Fraud alert: Grandparent scam continues to trick people out of money
Imagine being woken by a phone call in the middle of the night. It’s your crying grandchild, who is asking for money because of an accident. Of course you want to help your loved one, so you do whatever you can in this emergency situation. You open your wallet without hesitation.
Unfortunately you’ve just become a victim of a scam that is happening across the country. Known as the “grandparent scam,” this type of fraud involves bogus calls from people claiming to be relatives in trouble. The personal nature and urgency of these calls causes people to let their guard down, and act quickly without verifying the validity of the call.
“Criminals often target older people, but in reality anyone of any age can be a target of a scam,” says Phil Hopkins, vice president of global security with Western Union. “With more people sharing personal information online, such as through social media websites, it’s easier for criminals to learn details of personal relationships so they can imitate loved ones by name. Newspapers and obituaries are also good sources of personal information, providing detailed relationship information.”
Con artists may also impersonate attorneys, police officers or bail bondsmen to create a sense of urgency and legitimacy. Add in loud background noises, muffled voices or fuzzy phone lines, and it’s easy to believe someone is calling from jail or a remote location, where he or she may be in trouble.
In addition to calling victims, hackers use similar strategies to target victims through email. Tapping into a person’s address book, scammers send emails or instant messages directly from the person’s email account alerting friends and others of the “emergency” and requesting funds. Do not respond to the email and confirm the situation by contacting the person by phone or other means.
“Awareness is the best defense against emergency scams,” says Hopkins. “These scams can be convincing, but it’s important to keep a few things in mind before you rush to help.”
Hopkins recommends you follow these tips to avoid becoming a victim of the emergency scam or other types of fraud:
1. If you receive a phone call or email claiming a friend or family member needs cash, take a moment to review the situation. Does it make sense? Can you verify the emergency?
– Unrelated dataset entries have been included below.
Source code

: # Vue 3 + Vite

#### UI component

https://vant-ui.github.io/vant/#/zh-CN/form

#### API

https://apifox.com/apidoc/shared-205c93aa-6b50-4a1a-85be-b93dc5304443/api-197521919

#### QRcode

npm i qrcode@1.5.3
2. Call the person at a known telephone number, not a number given to you by the caller. Or, call a mutual friend or another relative and find out if he or she is aware of the situation.
3. Let your friend or family member know that you have received a call or email from the person requesting help. If the request turns out to be fake, contact the police immediately.
4. Regardless of whether you are contacted by phone, email or some other means, be suspicious of requests to send money to "help a friend or family member out” unless you can verify the information you’ve been given with 100 percent confidence.
5. If you did send a money transfer through Western Union, and then realize that it was for a scam, contact the Western Union Fraud Hotline at 1-800-448-1492. If the transaction has not been picked up, it will be refunded to you.
6. Never send money to someone you have not met in person.